Start of MATERIAL FOR THE TASK

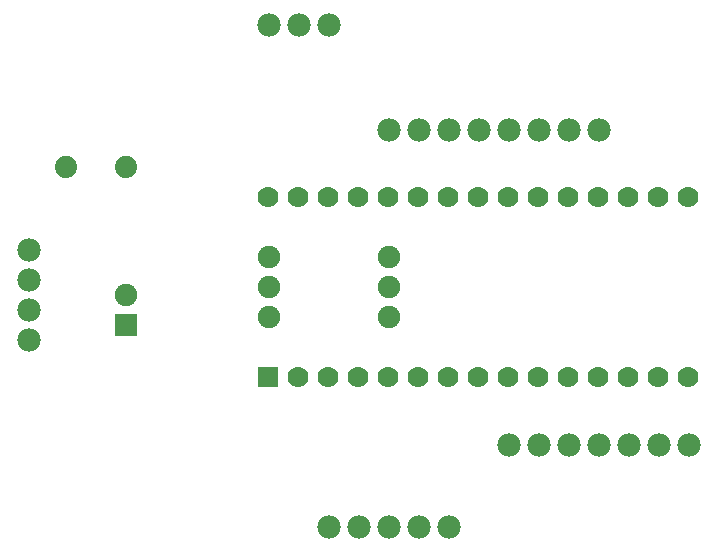
<source format=gtl>
G04 MADE WITH FRITZING*
G04 WWW.FRITZING.ORG*
G04 DOUBLE SIDED*
G04 HOLES PLATED*
G04 CONTOUR ON CENTER OF CONTOUR VECTOR*
%ASAXBY*%
%FSLAX23Y23*%
%MOIN*%
%OFA0B0*%
%SFA1.0B1.0*%
%ADD10C,0.070000*%
%ADD11C,0.078000*%
%ADD12C,0.074000*%
%ADD13C,0.075000*%
%ADD14R,0.070000X0.069972*%
%ADD15R,0.075000X0.075000*%
%LNCOPPER1*%
G90*
G70*
G54D10*
X984Y632D03*
X1084Y632D03*
X1184Y632D03*
X1284Y632D03*
X1384Y632D03*
X1484Y632D03*
X1584Y632D03*
X1684Y632D03*
X1784Y632D03*
X1884Y632D03*
X1984Y632D03*
X2084Y632D03*
X2184Y632D03*
X2284Y632D03*
X2384Y632D03*
X984Y1232D03*
X1084Y1232D03*
X1184Y1232D03*
X1284Y1232D03*
X1384Y1232D03*
X1484Y1232D03*
X1584Y1232D03*
X1684Y1232D03*
X1784Y1232D03*
X1884Y1232D03*
X1984Y1232D03*
X2084Y1232D03*
X2184Y1232D03*
X2284Y1232D03*
X2384Y1232D03*
G54D11*
X185Y1057D03*
X185Y957D03*
X185Y857D03*
X185Y757D03*
G54D12*
X310Y1332D03*
X510Y1332D03*
X310Y1332D03*
X510Y1332D03*
G54D13*
X510Y807D03*
X510Y907D03*
X985Y832D03*
X1385Y832D03*
X985Y932D03*
X1385Y932D03*
X985Y1032D03*
X1385Y1032D03*
G54D11*
X1285Y132D03*
X1385Y132D03*
X1485Y132D03*
X1585Y132D03*
X1285Y132D03*
X1385Y132D03*
X1485Y132D03*
X1585Y132D03*
X985Y1807D03*
X1085Y1807D03*
X1185Y1807D03*
X1785Y407D03*
X1885Y407D03*
X1985Y407D03*
X2085Y407D03*
X2185Y407D03*
X2285Y407D03*
X2385Y407D03*
X1385Y1457D03*
X1485Y1457D03*
X1585Y1457D03*
X1685Y1457D03*
X1785Y1457D03*
X1885Y1457D03*
X1985Y1457D03*
X2085Y1457D03*
X1185Y132D03*
G54D14*
X984Y632D03*
G54D15*
X510Y807D03*
G04 End of Copper1*
M02*
</source>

End of MATERIAL FOR THE TASK

- _WRITTEN TASK_
Report each line in the data that holds the word "FRITZING".

- _SOLUTION BELOW_
G04 MADE WITH FRITZING*
G04 WWW.FRITZING.ORG*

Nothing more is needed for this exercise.